Welcome to the forum, by the way.


----------



## nyp165

Hmm good to know. Sadly don't have any dogs yet. One of these days when I actually have some space. Thanks for the info.


----------



## nyp165

UPDATE: Just talked to the BLM office in St. George (435-688-3200) and they have special pig hunting packet that they are emailing me. Details where they spend most of their time apparently. They also said there are about 100 pigs in the area. It seems the population might be growing then. From what I see online, 1-2 years ago they were saying 40-50 pigs.


----------



## colorcountrygunner

I always thought about going down and hunting them when I was living in Cedar City. I never got around to it though. I had the same packet you are talking about mailed to me. One of the posters on this forum from St. George has seen them before. As has been said, if you don't have dogs I would expect it to be a tough hunt. It's a fairly small number of pigs roaming around a very large area.


----------



## Spotnstalk

A pig population almost certainly grew. They get hard to hunt when they are pressured and very smart animals. They say you have to eliminate 75% of the population to keep it from growing. Once they are there they are most likely there to stay


----------



## nyp165

Hmm thanks for the info. Sadly I don't have any dogs yet. I might still go give it a try. Even if I don't come across any hogs at least I would a good time tromping around a part of the country I have never seen. 

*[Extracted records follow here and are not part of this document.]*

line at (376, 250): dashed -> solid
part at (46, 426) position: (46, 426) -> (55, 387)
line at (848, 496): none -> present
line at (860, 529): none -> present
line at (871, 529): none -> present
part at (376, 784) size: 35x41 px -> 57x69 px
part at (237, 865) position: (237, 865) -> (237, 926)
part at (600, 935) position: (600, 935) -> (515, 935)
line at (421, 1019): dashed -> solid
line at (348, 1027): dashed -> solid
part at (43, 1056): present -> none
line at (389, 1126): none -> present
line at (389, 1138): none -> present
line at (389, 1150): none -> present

Any tips to improve the chances of a dogless hog hunt in the Arizona Strip?


----------



## mikevanwilder

Find water, get a scatter gun and get in the thick and nasty. That's where they hang out most days. 
I know High Top Outfitters has a few guys that will run dogs down there for you if that is a way you want to go.


----------



## ThaCrabapple

Find water. From water find recent sign. Bait recent sign.

Big pigs are still out there.


----------